EXERCISE DESCRIPTION
Filter the entries for lines with the word "right".

======== DATA LISTING

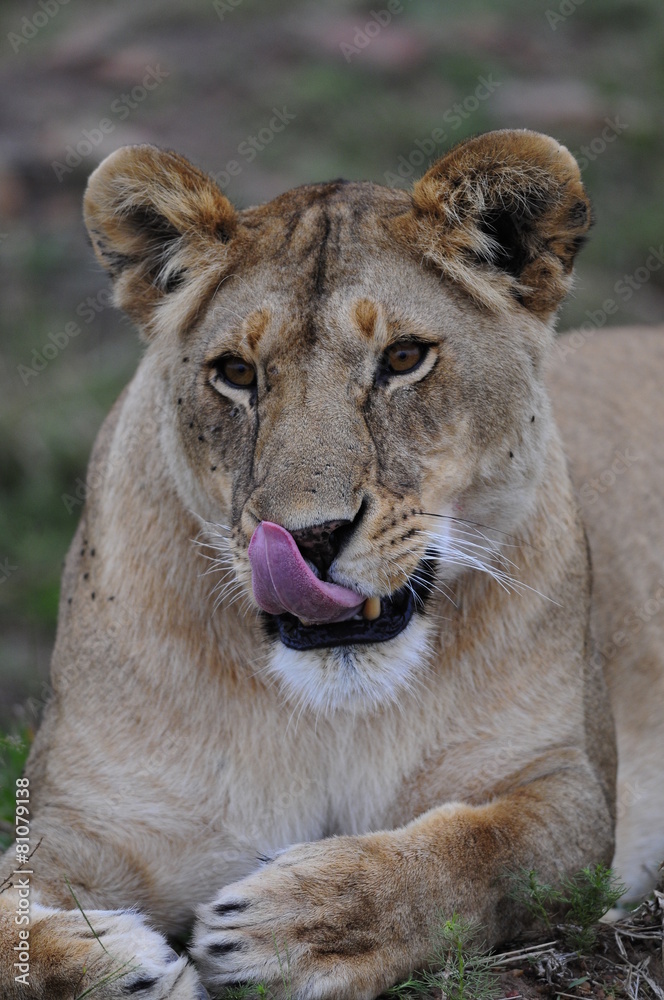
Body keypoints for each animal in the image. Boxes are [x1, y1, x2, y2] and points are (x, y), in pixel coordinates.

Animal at [1, 129, 662, 1000]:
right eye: (236, 373)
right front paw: (121, 967)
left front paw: (294, 925)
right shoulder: (89, 818)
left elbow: (477, 854)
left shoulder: (570, 787)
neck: (327, 715)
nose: (309, 539)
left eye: (405, 357)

================

EXERCISE OUTPUT
right eye: (236, 373)
right front paw: (121, 967)
right shoulder: (89, 818)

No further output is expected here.